9 summer beauty bundles that offer makeup and skincare worth hundreds of pounds
Nine summer bundles just hit the market — M&S, Boots, LOOKFANTASTIC, and Medik8 via SpaceNK are all pitching "worth hundreds" collections priced between £30 and £50. I ran the numbers on the three boxes where actual figures exist.

LOOKFANTASTIC New Season Edit: The One With the Clean Math
£45 retail, currently discounted to £36 with a 20% promo. Stated value: £175. That puts the discount rate at 74% off MSRP before the promo code — or 79% off if you stack the current offer.
The standout line item: Rodial Bronzing Drops, which retail individually at £75. One product covers over twice the entire box cost at full price. The rest of the edit includes Sol de Janeiro, Laneige, Virtue leave-in conditioner, and Molton Brown — all brands with established retail pricing, not filler-tier labels invented for the occasion. Forty-seven out of fifty-five reviews are five-star, which at least suggests the contents aren't disappointments disguised as discovery items.
For related context, see Fubo Raises Subscription Prices.
Verdict: Buy. The Rodial Drops alone justify the price. Everything else is margin.
Boots Premium Haircare Box: Premium Price, Premium Claim
£50 for a stated £223 value — a 78% discount off MSRP. The headline brands are Kérastase and Living Proof, both of which command £25–£40 per unit at retail for full-size products. Without the full source text, I can't itemize exactly what's inside or confirm which items are sample-size versus full-size. At £50, the box needs at least two full-size items from named brands to clear the value threshold honestly.
Verdict: Wait for the item list. The brands check out. The math could work. But "worth £223" means nothing until you can verify which products are travel-size filler and which are the real thing.
M&S Summer Beauty Bag & Medik8 x SpaceNK Edit: Less Data, More Questions
M&S includes Estée Lauder, Floral Street, and Leighton Denny — recognizable names with measurable MSRPs. The source doesn't state the bag's price or total claimed value, so I can't run the depreciation analysis. Medik8's SpaceNK edit is explicitly all minis, which the source acknowledges. For a brand that prices individual serums at £40–£60, a sampler set can still deliver value — but only if the combined mini volume approaches what you'd actually use before the product expires.
Verdict: Skip both until unit sizes are confirmed.

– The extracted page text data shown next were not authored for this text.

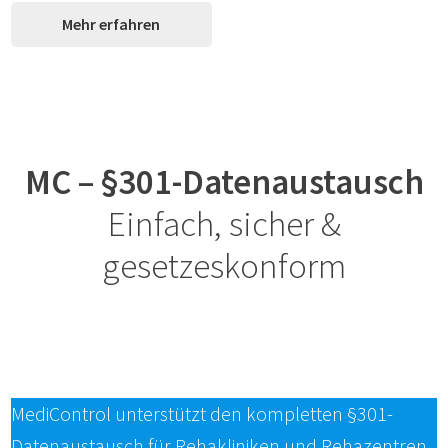
Mehr erfahren
MC – §301-Datenaustausch
Einfach, sicher &
gesetzeskonform
MediControl unterstützt den kompletten §301-
Datenaustausch für Rehakliniken und Rehazentren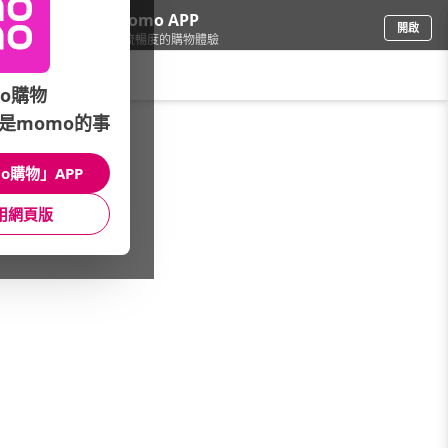
下載momo APP
開啟
給你3倍流暢度的購物體驗
請輸入搜尋關鍵字
o購物
是momo的事
母嬰玩具
/
童裝
/
專櫃品牌
/
Kangol
o購物」APP
館長推薦
月銷量
新上市
價格
評價
用網頁版
很抱歉，沒有篩選到符合條件的商品
您可以調整篩選條件試試看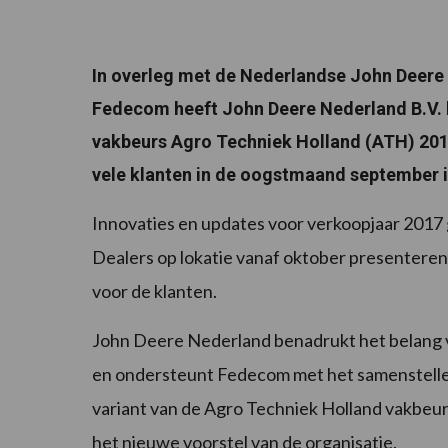
In overleg met de Nederlandse John Deere
Fedecom heeft John Deere Nederland B.V. b
vakbeurs Agro Techniek Holland (ATH) 2016
vele klanten in de oogstmaand september i
Innovaties en updates voor verkoopjaar 201
Dealers op lokatie vanaf oktober presenteren. 
voor de klanten.
John Deere Nederland benadrukt het belang v
en ondersteunt Fedecom met het samenstelle
variant van de Agro Techniek Holland vakbeu
het nieuwe voorstel van de organisatie.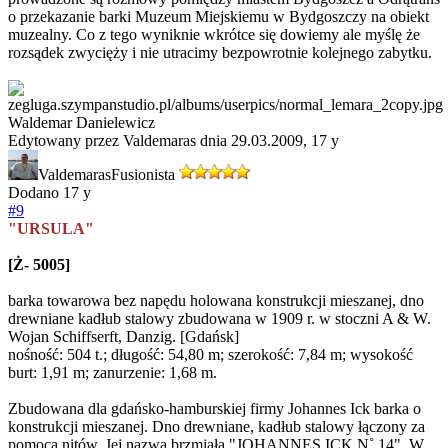
o przekazanie barki Muzeum Miejskiemu w Bydgoszczy na obiekt
muzealny. Co z tego wyniknie wkrótce się dowiemy ale myślę że
rozsądek zwycięży i nie utracimy bezpowrotnie kolejnego zabytku.
Waldemar Danielewicz
Edytowany przez Valdemaras dnia 29.03.2009,
17 y
Valdemaras
Fusionista
Dodano
17 y
#9
"URSULA"
[Ż- 5005]
barka towarowa bez napędu holowana konstrukcji mieszanej, dno
drewniane kadłub stalowy zbudowana w 1909 r. w stoczni A & W.
Wojan Schiffserft, Danzig. [Gdańsk]
nośność: 504 t.; długość: 54,80 m; szerokość: 7,84 m; wysokość
burt: 1,91 m; zanurzenie: 1,68 m.
Zbudowana dla gdańsko-hamburskiej firmy Johannes Ick barka o
konstrukcji mieszanej. Dno drewniane, kadłub stalowy łączony za
pomocą nitów. Jej nazwa brzmiała "JOHANNES ICK N˚ 14". W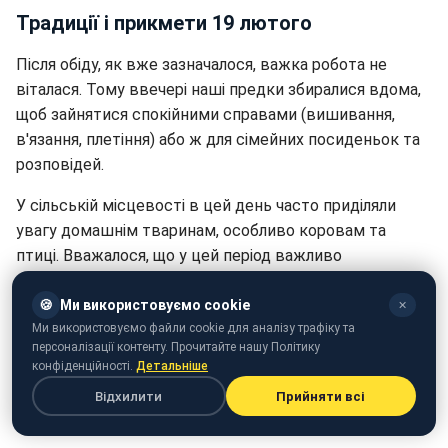
Традиції і прикмети 19 лютого
Після обіду, як вже зазначалося, важка робота не
віталася. Тому ввечері наші предки збиралися вдома,
щоб зайнятися спокійними справами (вишивання,
в'язання, плетіння) або ж для сімейних посиденьок та
розповідей.
У сільській місцевості в цей день часто приділяли
увагу домашнім тваринам, особливо коровам та
птиці. Вважалося, що у цей період важливо
забезпечити їх добрим кормом та доглядом, щоб вони
були здоровими та плодовитими навесні.
🍪
Ми використовуємо cookie
✕
Ми використовуємо файли cookie для аналізу трафіку та
Якщо день 19 лютого видавався морозним, це
персоналізації контенту. Прочитайте нашу Політику
конфіденційності.
Детальніше
вважалося доброю прикметою для весни та літа.
Вірили, що мороз "запечатує" зиму та сприяє гарному
Відхилити
Прийняти всі
врожаю.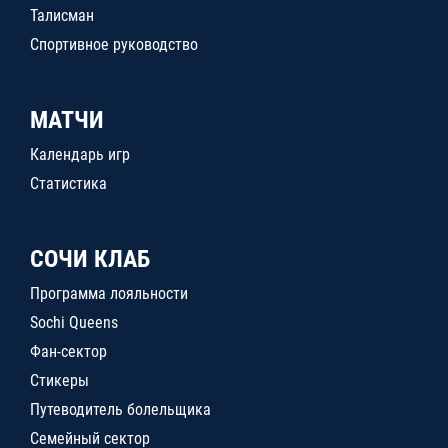
Талисман
Спортивное руководство
МАТЧИ
Календарь игр
Статистика
СОЧИ КЛАБ
Программа лояльности
Sochi Queens
Фан-сектор
Стикеры
Путеводитель болельщика
Семейный сектор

Minis are not inherently bad value. But "premium brand in tiny packaging" is the oldest trick in the beauty bundle playbook, and Medik8's price point makes the per-ml calculation critical.
The Structural Problem With "Summer" Bundles
Seasonal edits carry built-in depreciation. A sunscreen-forward hair mask (Philip Kingsley Swimcap, mentioned in the Boots summer bundle) has a narrow use window. Bronzing drops and shimmer oils are summer-specific. If you won't consume these items by September, you're paying full price for partial utility — and that £139.81 "saving" the Boots summer edit advertises evaporates fast on a shelf.
The LOOKFANTASTIC edit survives this test because its contents — serum, conditioner, bronzing primer — have year-round utility regardless of season.
Bottom line: Of the three boxes with verifiable pricing, LOOKFANTASTIC at £36 is the only one where the math, the product mix, and the shelf life all align. Boots haircare at £50 needs a closer look at the ingredient list. The rest require patience — or a promo code you don't yet have.